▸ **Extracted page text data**
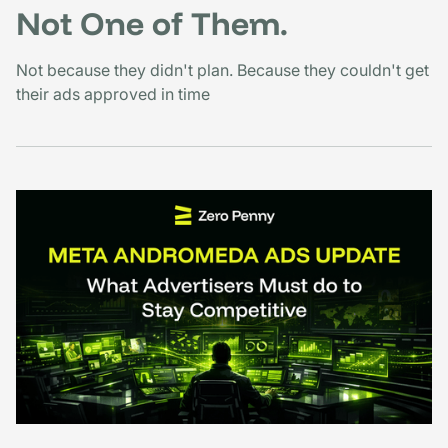
Not One of Them.
Not because they didn't plan. Because they couldn't get
their ads approved in time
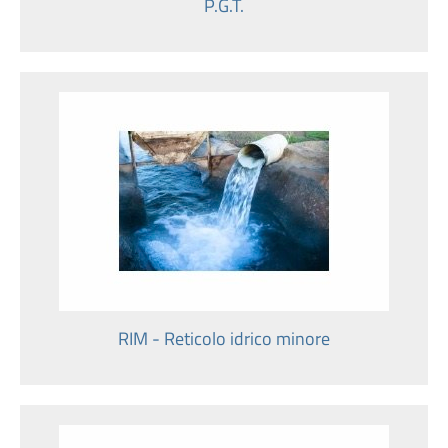
P.G.T.
RIM - Reticolo idrico minore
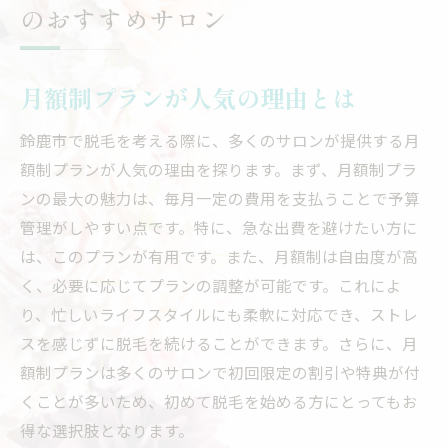
のおすすめサロン
月額制プランが人気の理由とは
鈴鹿市で脱毛を考える際に、多くのサロンが提供する月
額制プランが人気の理由を探ります。まず、月額制プラ
ンの最大の魅力は、毎月一定の費用を支払うことで予算
管理がしやすい点です。特に、急な出費を避けたい方に
は、このプランが有用です。また、月額制は自由度が高
く、必要に応じてプランの調整が可能です。これによ
り、忙しいライフスタイルにも柔軟に対応でき、ストレ
スを感じずに脱毛を続けることができます。さらに、月
額制プランは多くのサロンで初回限定の割引や特典が付
くことが多いため、初めて脱毛を始める方にとってもお
得な選択肢となります。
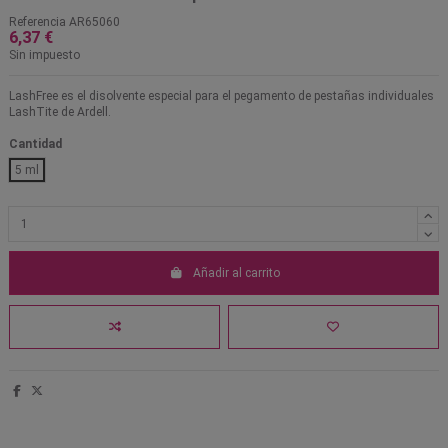
Referencia
AR65060
6,37 €
Sin impuesto
LashFree es el disolvente especial para el pegamento de pestañas individuales
LashTite de Ardell.
Cantidad
5 ml
Añadir al carrito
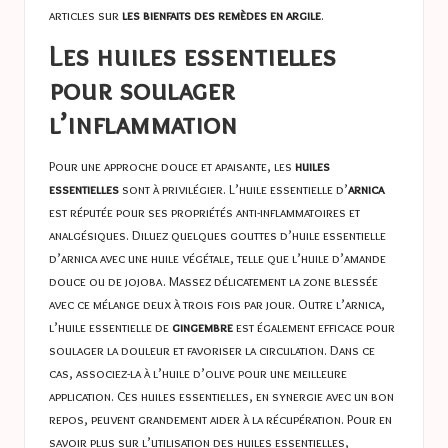
articles sur
les bienfaits des remèdes en argile
.
Les huiles essentielles
pour soulager
l’inflammation
Pour une approche douce et apaisante, les
huiles
essentielles
sont à privilégier. L’huile essentielle d’
arnica
est réputée pour ses propriétés anti-inflammatoires et
analgésiques. Diluez quelques gouttes d’huile essentielle
d’arnica avec une huile végétale, telle que l’huile d’amande
douce ou de jojoba. Massez délicatement la zone blessée
avec ce mélange deux à trois fois par jour. Outre l’arnica,
l’huile essentielle de
gingembre
est également efficace pour
soulager la douleur et favoriser la circulation. Dans ce
cas, associez-la à l’huile d’olive pour une meilleure
application. Ces huiles essentielles, en synergie avec un bon
repos, peuvent grandement aider à la récupération. Pour en
savoir plus sur l’utilisation des huiles essentielles,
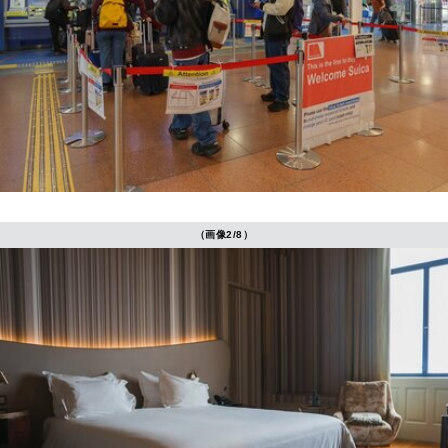
（画像2/8）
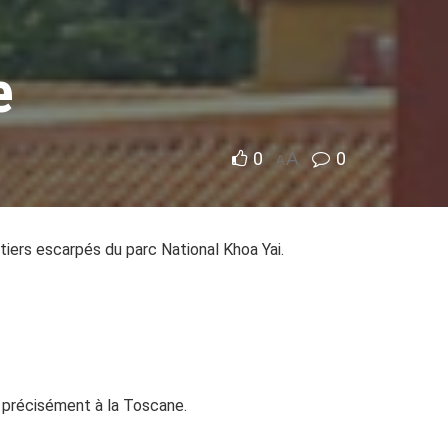
e
0
A
0
A
tiers escarpés du parc National Khoa Yai.
us précisément à la Toscane.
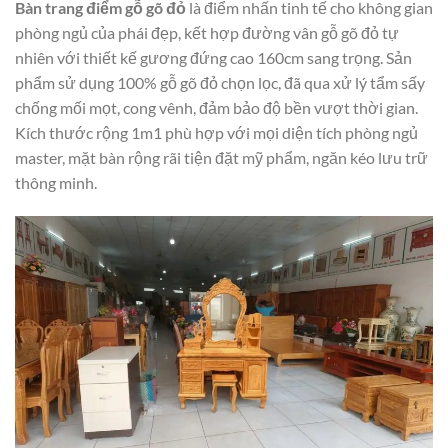
Bàn trang điểm gỗ gõ đỏ
là điểm nhấn tinh tế cho không gian
phòng ngủ của phái đẹp, kết hợp đường vân gỗ gõ đỏ tự
nhiên với thiết kế gương đứng cao 160cm sang trọng. Sản
phẩm sử dụng 100% gỗ gõ đỏ chọn lọc, đã qua xử lý tẩm sấy
chống mối mọt, cong vênh, đảm bảo độ bền vượt thời gian.
Kích thước rộng 1m1 phù hợp với mọi diện tích phòng ngủ
master, mặt bàn rộng rãi tiện đặt mỹ phẩm, ngăn kéo lưu trữ
thông minh.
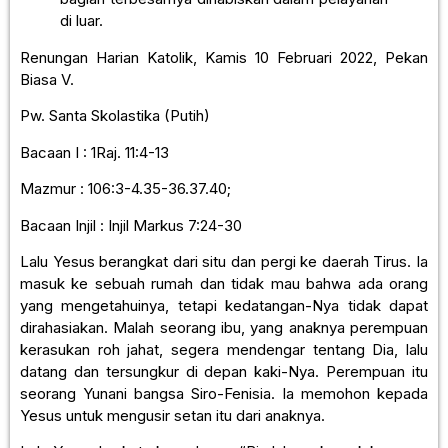
di luar.
Renungan Harian Katolik, Kamis 10 Februari 2022, Pekan
Biasa V.
Pw. Santa Skolastika (Putih)
Bacaan I : 1Raj. 11:4-13
Mazmur : 106:3-4.35-36.37.40;
Bacaan Injil : Injil Markus 7:24-30
Lalu Yesus berangkat dari situ dan pergi ke daerah Tirus. Ia
masuk ke sebuah rumah dan tidak mau bahwa ada orang
yang mengetahuinya, tetapi kedatangan-Nya tidak dapat
dirahasiakan. Malah seorang ibu, yang anaknya perempuan
kerasukan roh jahat, segera mendengar tentang Dia, lalu
datang dan tersungkur di depan kaki-Nya. Perempuan itu
seorang Yunani bangsa Siro-Fenisia. Ia memohon kepada
Yesus untuk mengusir setan itu dari anaknya.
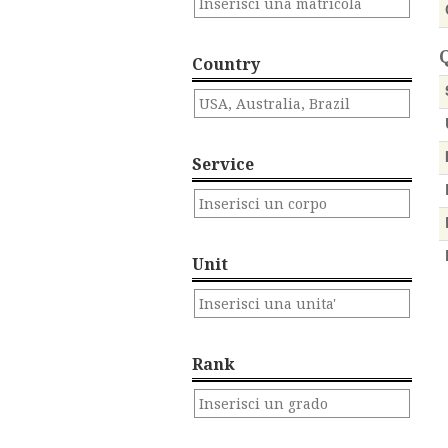
Q
Country
Service
Unit
Rank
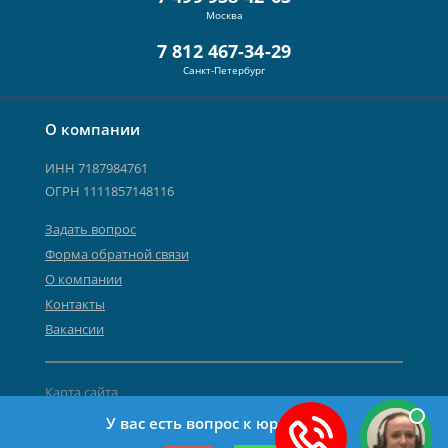
Москва
7 812 467-34-29
Санкт-Петербург
О компании
ИНН 7187984761
ОГРН 1111857148116
Задать вопрос
Форма обратной связи
О компании
Контакты
Вакансии
Карта сайта
Политика персональных данных
У вас есть вопрос к юристу?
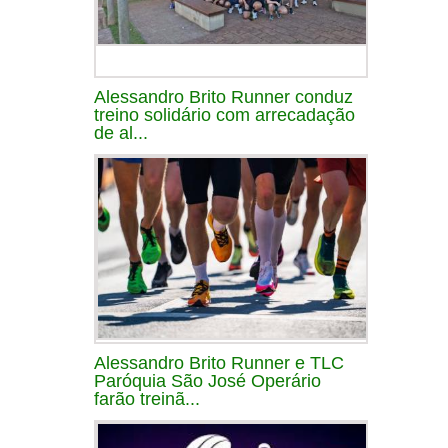
Alessandro Brito Runner conduz
treino solidário com arrecadação
de al...
Alessandro Brito Runner e TLC
Paróquia São José Operário
farão treinã...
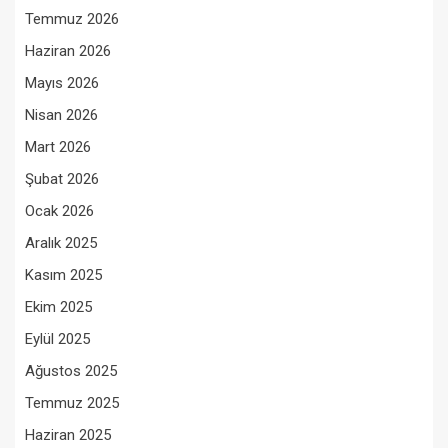
Temmuz 2026
Haziran 2026
Mayıs 2026
Nisan 2026
Mart 2026
Şubat 2026
Ocak 2026
Aralık 2025
Kasım 2025
Ekim 2025
Eylül 2025
Ağustos 2025
Temmuz 2025
Haziran 2025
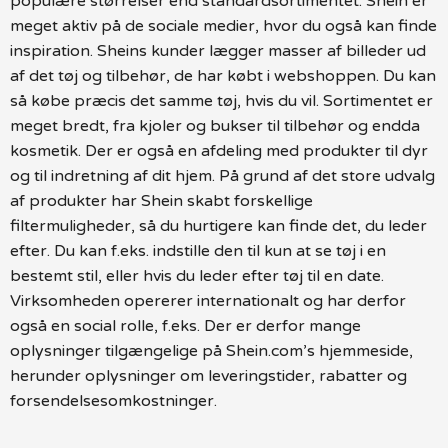
populære størrelser end standardsortimentet. Shein er
meget aktiv på de sociale medier, hvor du også kan finde
inspiration. Sheins kunder lægger masser af billeder ud
af det tøj og tilbehør, de har købt i webshoppen. Du kan
så købe præcis det samme tøj, hvis du vil. Sortimentet er
meget bredt, fra kjoler og bukser til tilbehør og endda
kosmetik. Der er også en afdeling med produkter til dyr
og til indretning af dit hjem. På grund af det store udvalg
af produkter har Shein skabt forskellige
filtermuligheder, så du hurtigere kan finde det, du leder
efter. Du kan f.eks. indstille den til kun at se tøj i en
bestemt stil, eller hvis du leder efter tøj til en date.
Virksomheden opererer internationalt og har derfor
også en social rolle, f.eks. Der er derfor mange
oplysninger tilgængelige på Shein.com’s hjemmeside,
herunder oplysninger om leveringstider, rabatter og
forsendelsesomkostninger.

▸ **Your objective**
Excluding the images, return each record above precisely as written.

▸ **Completed task**
Not One of Them.
Not because they didn't plan. Because they couldn't get
their ads approved in time
P.G.T.
RIM - Reticolo idrico minore
のおすすめサロン
月額制プランが人気の理由とは
鈴鹿市で脱毛を考える際に、多くのサロンが提供する月
額制プランが人気の理由を探ります。まず、月額制プラ
ンの最大の魅力は、毎月一定の費用を支払うことで予算
管理がしやすい点です。特に、急な出費を避けたい方に
は、このプランが有用です。また、月額制は自由度が高
く、必要に応じてプランの調整が可能です。これによ
り、忙しいライフスタイルにも柔軟に対応でき、ストレ
スを感じずに脱毛を続けることができます。さらに、月
額制プランは多くのサロンで初回限定の割引や特典が付
くことが多いため、初めて脱毛を始める方にとってもお
得な選択肢となります。
Referencia
AR65060
6,37 €
Sin impuesto
LashFree es el disolvente especial para el pegamento de pestañas individuales
LashTite de Ardell.
Cantidad
5 ml
Añadir al carrito
articles sur
les bienfaits des remèdes en argile
.
Les huiles essentielles
pour soulager
l’inflammation
Pour une approche douce et apaisante, les
huiles
essentielles
sont à privilégier. L’huile essentielle d’
arnica
est réputée pour ses propriétés anti-inflammatoires et
analgésiques. Diluez quelques gouttes d’huile essentielle
d’arnica avec une huile végétale, telle que l’huile d’amande
douce ou de jojoba. Massez délicatement la zone blessée
avec ce mélange deux à trois fois par jour. Outre l’arnica,
l’huile essentielle de
gingembre
est également efficace pour
soulager la douleur et favoriser la circulation. Dans ce
cas, associez-la à l’huile d’olive pour une meilleure
application. Ces huiles essentielles, en synergie avec un bon
repos, peuvent grandement aider à la récupération. Pour en
savoir plus sur l’utilisation des huiles essentielles,
（画像2/8）
e
0
A
0
A
tiers escarpés du parc National Khoa Yai.
us précisément à la Toscane.
Bàn trang điểm gỗ gõ đỏ
là điểm nhấn tinh tế cho không gian
phòng ngủ của phái đẹp, kết hợp đường vân gỗ gõ đỏ tự
nhiên với thiết kế gương đứng cao 160cm sang trọng. Sản
phẩm sử dụng 100% gỗ gõ đỏ chọn lọc, đã qua xử lý tẩm sấy
chống mối mọt, cong vênh, đảm bảo độ bền vượt thời gian.
Kích thước rộng 1m1 phù hợp với mọi diện tích phòng ngủ
master, mặt bàn rộng rãi tiện đặt mỹ phẩm, ngăn kéo lưu trữ
thông minh.
di luar.
Renungan Harian Katolik, Kamis 10 Februari 2022, Pekan
Biasa V.
Pw. Santa Skolastika (Putih)
Bacaan I : 1Raj. 11:4-13
Mazmur : 106:3-4.35-36.37.40;
Bacaan Injil : Injil Markus 7:24-30
Lalu Yesus berangkat dari situ dan pergi ke daerah Tirus. Ia
masuk ke sebuah rumah dan tidak mau bahwa ada orang
yang mengetahuinya, tetapi kedatangan-Nya tidak dapat
dirahasiakan. Malah seorang ibu, yang anaknya perempuan
kerasukan roh jahat, segera mendengar tentang Dia, lalu
datang dan tersungkur di depan kaki-Nya. Perempuan itu
seorang Yunani bangsa Siro-Fenisia. Ia memohon kepada
Yesus untuk mengusir setan itu dari anaknya.
Q
Country
Service
Unit
Rank
Москва
7 812 467-34-29
Санкт-Петербург
О компании
ИНН 7187984761
ОГРН 1111857148116
Задать вопрос
Форма обратной связи
О компании
Контакты
Вакансии
Карта сайта
Политика персональных данных
У вас есть вопрос к юристу?
Alessandro Brito Runner conduz
treino solidário com arrecadação
de al...
Alessandro Brito Runner e TLC
Paróquia São José Operário
farão treinã...
Temmuz 2026
Haziran 2026
Mayıs 2026
Nisan 2026
Mart 2026
Şubat 2026
Ocak 2026
Aralık 2025
Kasım 2025
Ekim 2025
Eylül 2025
Ağustos 2025
Temmuz 2025
Haziran 2025
populære størrelser end standardsortimentet. Shein er
meget aktiv på de sociale medier, hvor du også kan finde
inspiration. Sheins kunder lægger masser af billeder ud
af det tøj og tilbehør, de har købt i webshoppen. Du kan
så købe præcis det samme tøj, hvis du vil. Sortimentet er
meget bredt, fra kjoler og bukser til tilbehør og endda
kosmetik. Der er også en afdeling med produkter til dyr
og til indretning af dit hjem. På grund af det store udvalg
af produkter har Shein skabt forskellige
filtermuligheder, så du hurtigere kan finde det, du leder
efter. Du kan f.eks. indstille den til kun at se tøj i en
bestemt stil, eller hvis du leder efter tøj til en date.
Virksomheden opererer internationalt og har derfor
også en social rolle, f.eks. Der er derfor mange
oplysninger tilgængelige på Shein.com’s hjemmeside,
herunder oplysninger om leveringstider, rabatter og
forsendelsesomkostninger.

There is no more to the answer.